### Questões de estudo
1 > Substitua "leitor" por "destinatário" no trecho do texto sobre denotação e conotação que começa nas palavras "Referi, no último" e termina após "do signo linguístico.". Apresente esse trecho com a alteração feita.
2 > Prolongue o texto sobre denotação e conotação a partir da última frase apresentada.

--- Texto do documento ---

Saturday, September 23, 2006

SABER LER E ESCREVER A LÍNGUA PORTUGUESA

Reedição do texto, publicado em "O Comércio da Póvoa", n.º 25 de 30/06/05
DENOTAÇÃO / CONOTAÇÃO

Referi, no último texto sob este titulo, que trataria, na primeira oportunidade, do elemento: “sentido conotativo das palavras”. Disse eu então, “que pode ser confuso o emprego de determinado termo em contexto que leve a induzir o leitor a uma interpretação que não se pretendia”. Tentarei esclarecer o fundamento desta minha proposta, começando por definir a dicotomia denotação/conotação, sentido conotativo por oposição a sentido denotativo do signo linguístico.

--- Material recolhido ---

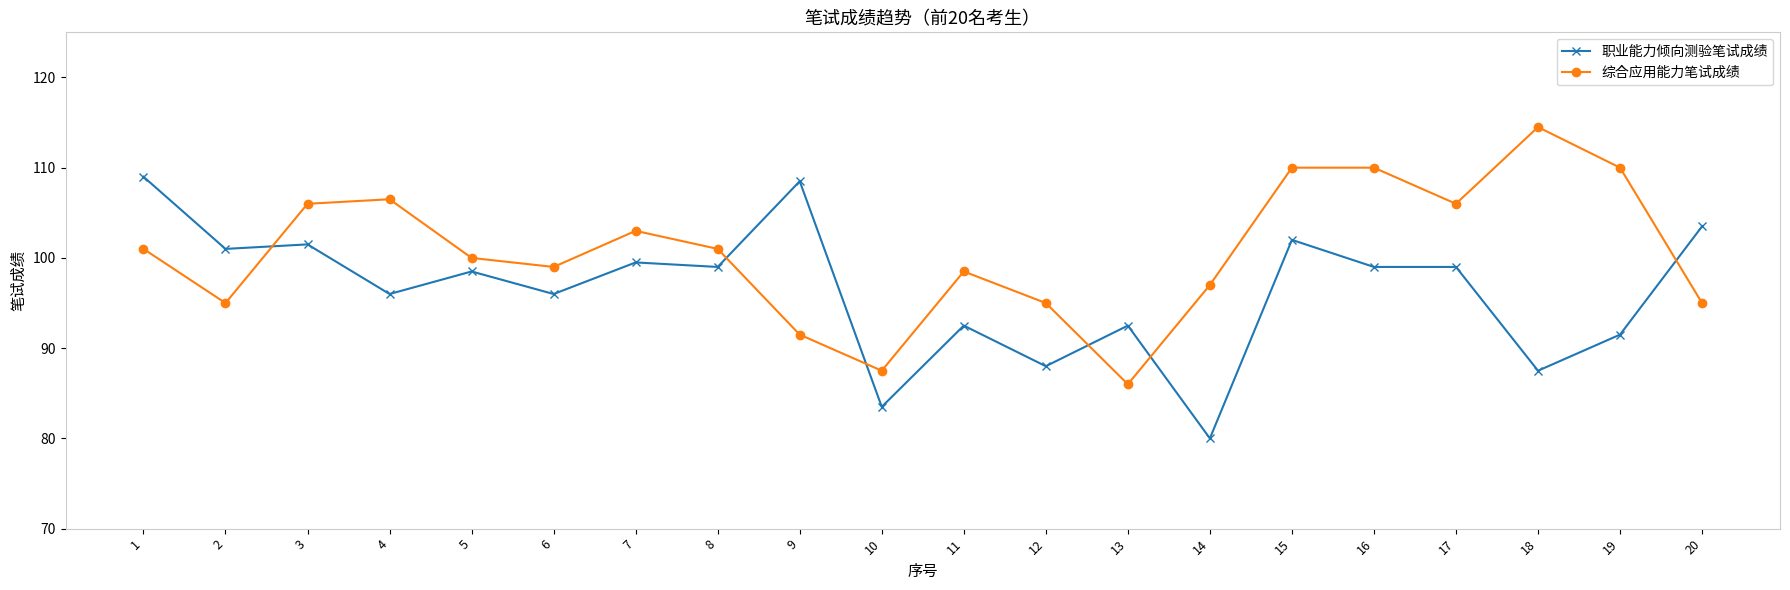

Which series changed the most between 14 and 20?

职业能力倾向测验笔试成绩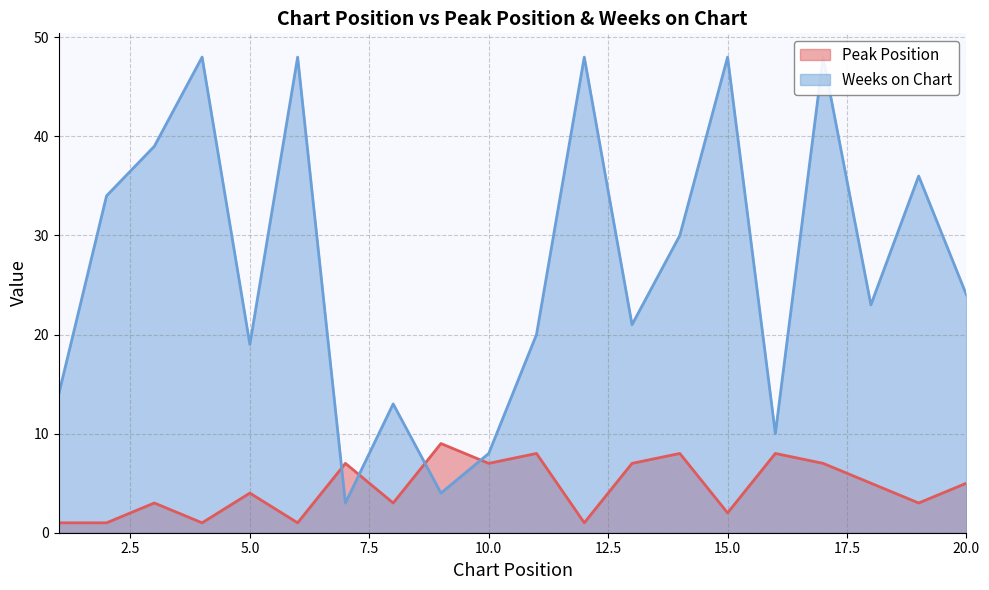

How many times do Weeks on Chart and Peak Position cross each other?

4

---

### Respostas por item
1 >
Referi, no último texto sob este titulo, que trataria, na primeira oportunidade, do elemento: “sentido conotativo das palavras”. Disse eu então, “que pode ser confuso o emprego de determinado termo em contexto que leve a induzir o destinatário a uma interpretação que não se pretendia”. Tentarei esclarecer o fundamento desta minha proposta, começando por definir a dicotomia denotação/conotação, sentido conotativo por oposição a sentido denotativo do signo linguístico.

2 >
Partindo do princípio de que não estou a ter a ousadia de escrever para hipotéticos leitores versados em estudos linguísticos, encaminhar-me-ei pela vereda(1) mais curta, de acesso imediato a uma informação elementar, mas pretendendo que seja suficientemente esclarecedora do objectivo a que me proponho.

Denotação - do latim “denotase” (indicar por meio dum sinal, designar), provém do nosso denotar , isto é, revelar ou significar por meio de notas ou sinais; indicar. Dizemos, por exemplo, que a atitude de Sócrates denota coragem e inspira confiança para debelar a crise económica em que o país se afunda. A denotação duma palavra é aquilo que ela expressa na sua aplicação vulgar, mais corrente, no seu stricto sensu

Conotação – “Parte do sentido de uma palavra que não corresponde à significação propriamente dita . É uma espécie de representação mental, subjectiva , simultânea ao significado objectivo”.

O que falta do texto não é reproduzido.